The Students First Act will also expand the Iowa Tuition and Textbook Tax Credit program, which allows moms and dads to receive a limited tax credit for educational expenses. The program would be increased to a tax credit to equal 50 percent of the first $2,000. It also increases the education expense deduction to $500.

Additional options will be created under the law for late-filed open enrollment requests for an academic good cause.

Democrats have attempted to paint the Student First Scholarships as vouchers. Democrat Claire Celsi has done it, along with others.

But that just is not the case.

Parents will be able to use the money for private school tuition, but they can also use it for tutoring, educational therapies or other eligible expenses. Should a mom or a dad elect to spend the funds for tuition, the funds can be used at any school that is chosen, not just private schools.

The Iowa State Education Association claims public funds would be diverted to non-public schools that are not required to adhere to this principle of equity.  That public funds should require accountability and transparency. That the bill would spend about $50 million to benefit 10,000 students.

Well, again, the scholarship money could be used for all kinds of education opportunities besides private schools — tutoring, educational therapies, curriculum fees, textbooks, advanced placement test fees and others.

Public charter schools will be accountable to performance standards agreed to in their charter and by their communities. They are often held to the same standard as the public schools, if not higher standards.

While ISEA can claim $50 million will be the cost, they do so while ignoring facts. According to the fiscal note from LSA, the program will cost the state between $1.1 million and $2.7 million. So they’re a little off.

Celsi also said that kids attending voucher schools and charter schools do much worse than kids who stay in the public school system..

Again, this just is not so.
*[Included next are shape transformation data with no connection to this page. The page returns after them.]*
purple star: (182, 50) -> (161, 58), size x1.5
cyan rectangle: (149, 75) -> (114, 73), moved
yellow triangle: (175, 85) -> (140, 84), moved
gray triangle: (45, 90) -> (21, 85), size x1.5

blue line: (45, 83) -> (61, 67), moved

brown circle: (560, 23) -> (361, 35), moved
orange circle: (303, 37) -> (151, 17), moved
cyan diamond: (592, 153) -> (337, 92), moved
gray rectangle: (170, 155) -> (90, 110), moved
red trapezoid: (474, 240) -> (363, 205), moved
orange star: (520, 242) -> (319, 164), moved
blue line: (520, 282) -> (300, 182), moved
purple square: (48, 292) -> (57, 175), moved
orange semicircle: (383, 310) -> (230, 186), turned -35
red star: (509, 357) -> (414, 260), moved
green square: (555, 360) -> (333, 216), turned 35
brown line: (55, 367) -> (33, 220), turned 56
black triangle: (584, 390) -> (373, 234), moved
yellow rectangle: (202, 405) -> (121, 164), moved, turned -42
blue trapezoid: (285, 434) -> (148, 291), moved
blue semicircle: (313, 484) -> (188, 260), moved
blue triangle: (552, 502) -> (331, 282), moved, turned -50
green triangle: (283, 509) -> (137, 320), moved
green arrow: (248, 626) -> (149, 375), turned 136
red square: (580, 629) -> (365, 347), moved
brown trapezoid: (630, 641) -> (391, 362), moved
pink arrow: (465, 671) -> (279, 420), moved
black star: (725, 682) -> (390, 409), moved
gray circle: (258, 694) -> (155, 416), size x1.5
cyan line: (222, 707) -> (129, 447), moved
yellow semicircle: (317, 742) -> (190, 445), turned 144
Nevermind Celsi is attempting to paint every child with the same brush, but a 2009 study found that across every grade and subject level, charter school students in New York City exhibited significant achievement gains when compared with their lotteried-out district school peers.
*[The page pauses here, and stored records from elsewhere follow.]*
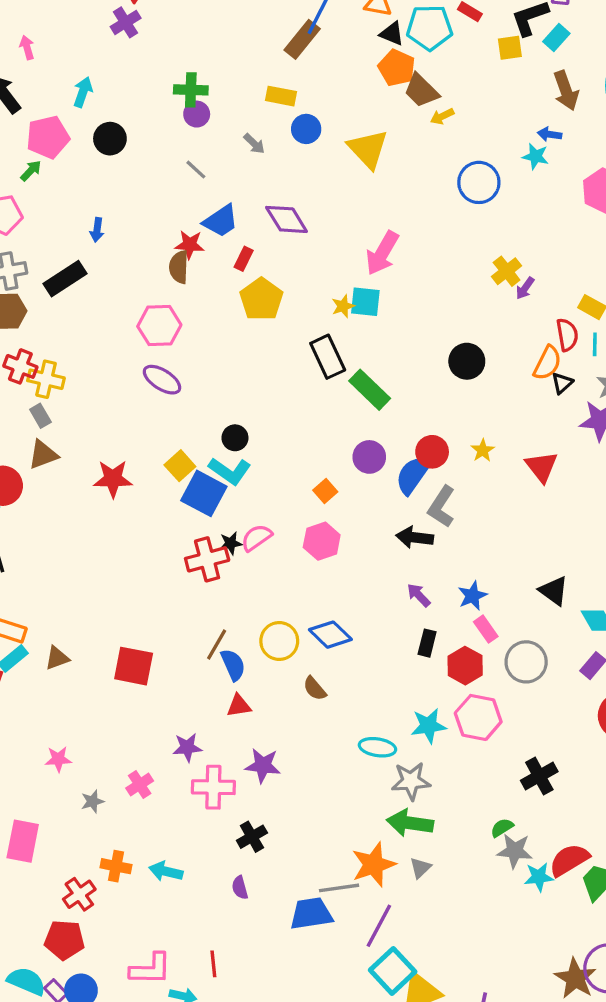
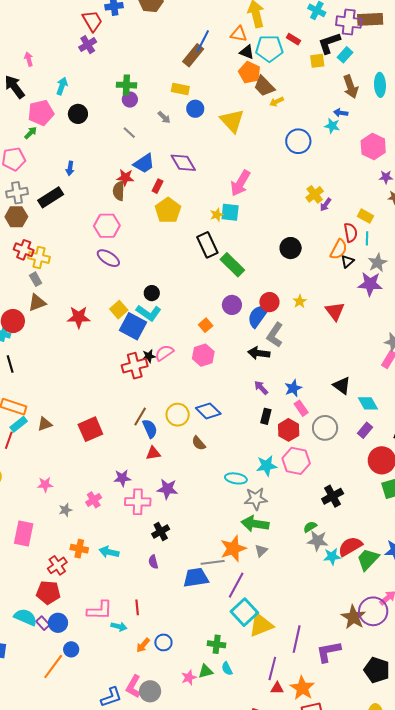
red square: (134, 666) -> (90, 429), turned -35

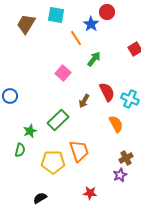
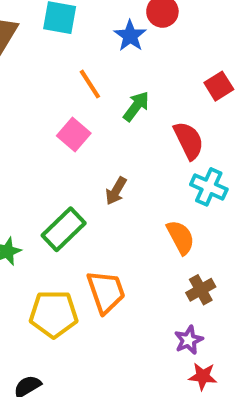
orange line: (76, 38) -> (90, 84), moved
red semicircle: (107, 92) -> (189, 141), moved
brown cross: (126, 158) -> (201, 290), moved
red star: (90, 193) -> (203, 376), moved

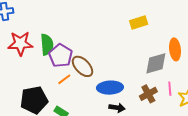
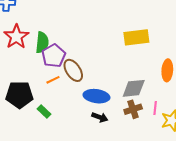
yellow rectangle: (139, 23) -> (136, 37), size x1.4
red star: (20, 43) -> (16, 37), turned 30
gray diamond: (156, 63) -> (134, 88), moved

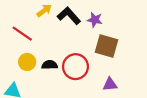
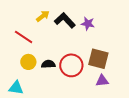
brown square: (106, 46) -> (98, 59), moved

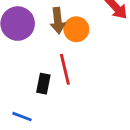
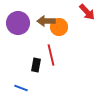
brown arrow: (58, 21) -> (46, 21), turned 96

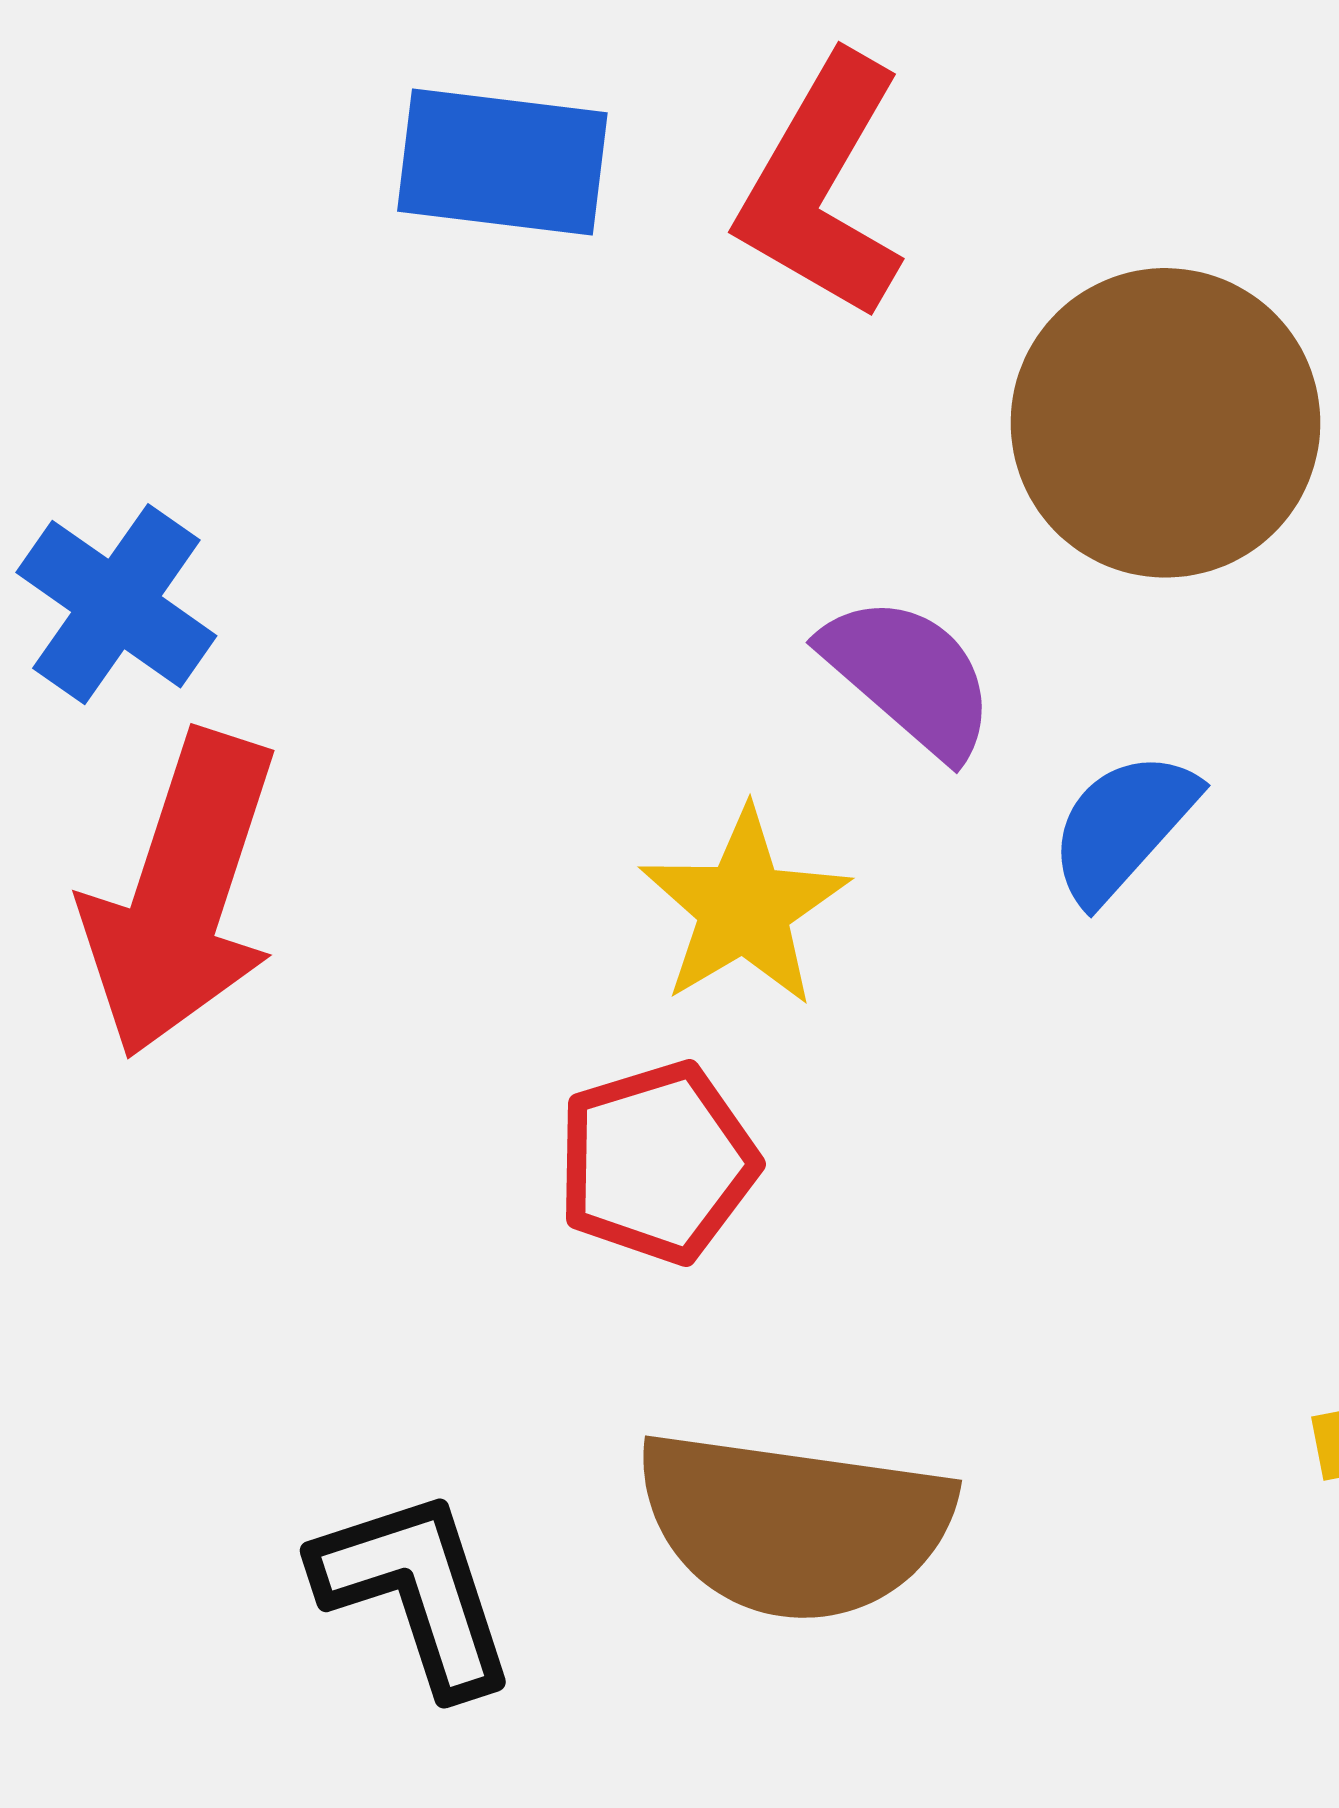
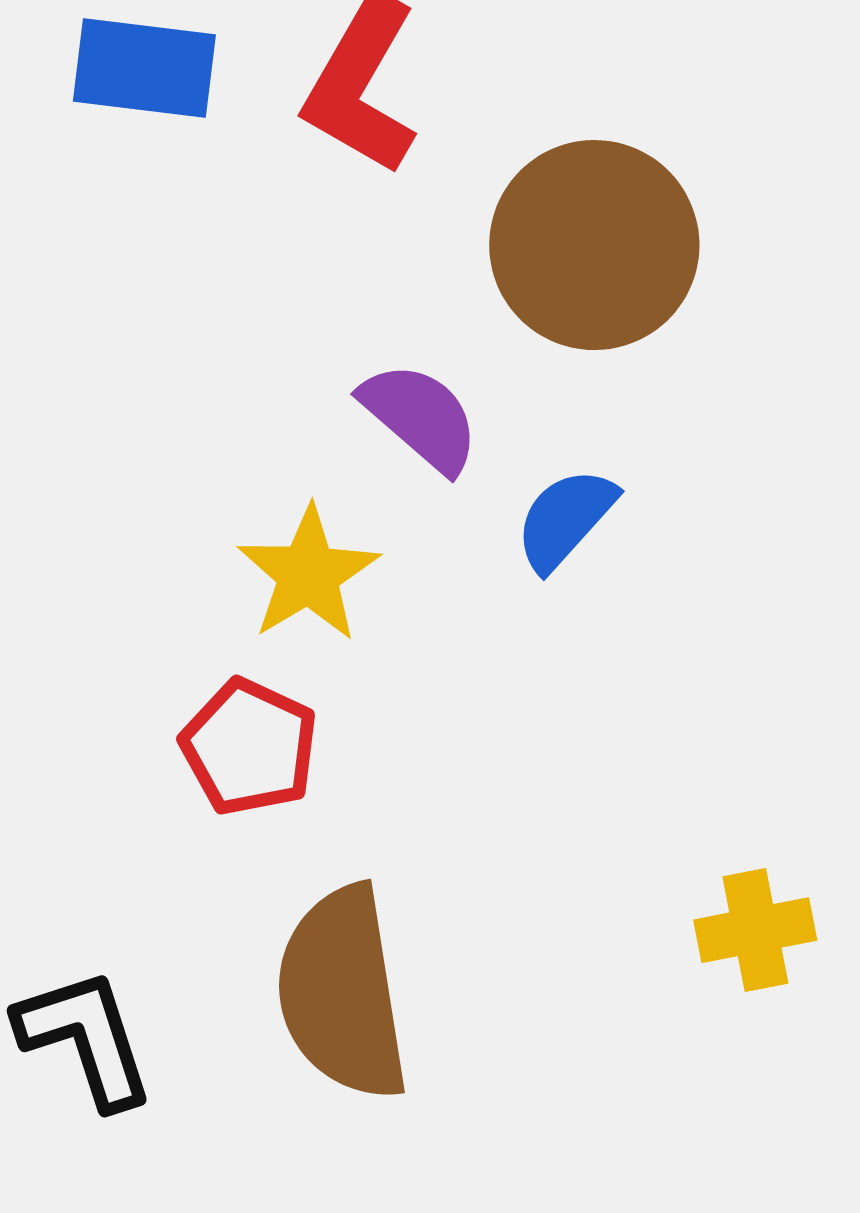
red pentagon: (657, 1163) -> (249, 747), turned -30
brown semicircle: (794, 1525) -> (342, 993), turned 73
More than that, the gains increased the longer a student was in a charter school.

In 2014 a study found being admitted to a high-quality charter school in Los Angeles resulted in significant increases in math and reading scores. It also decreased the propensity to engage in risky behaviors.

A 2015 Urban Charter School Study by CREDO revealed students in urban charter schools gained 40 additional days of learning in math and 28 additional days of learning in reading per year compared to district peers.
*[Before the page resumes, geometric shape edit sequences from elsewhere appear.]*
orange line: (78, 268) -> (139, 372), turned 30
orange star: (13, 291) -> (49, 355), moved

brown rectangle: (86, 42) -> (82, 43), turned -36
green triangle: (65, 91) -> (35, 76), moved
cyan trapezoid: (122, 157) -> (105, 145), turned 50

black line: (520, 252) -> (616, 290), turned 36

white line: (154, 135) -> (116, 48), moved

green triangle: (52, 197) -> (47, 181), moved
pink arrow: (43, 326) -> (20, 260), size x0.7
Low-income Hispanic students in urban charter schools gained 48 additional days in math and 25 additional days in reading. Low-income black students gained 59 additional days in math and 44 additional days in reading per year.

Democrat Sen. Herman Quirmbach said the charter schools will get a portion of local property tax money from local schools. But again, the fact is the money placed in the Student First Scholarship does not — DOES NOT — include local uniform tax levy funds.

Quirmbach also quipped that the proposed law would “raid teacher’s salaries.”

Meanwhile, the fact is that the Students First Act allows districts to transfer unexpended and unobligated teacher salary supplement and teacher leadership salary supplement funding to the school district’s flexibility account.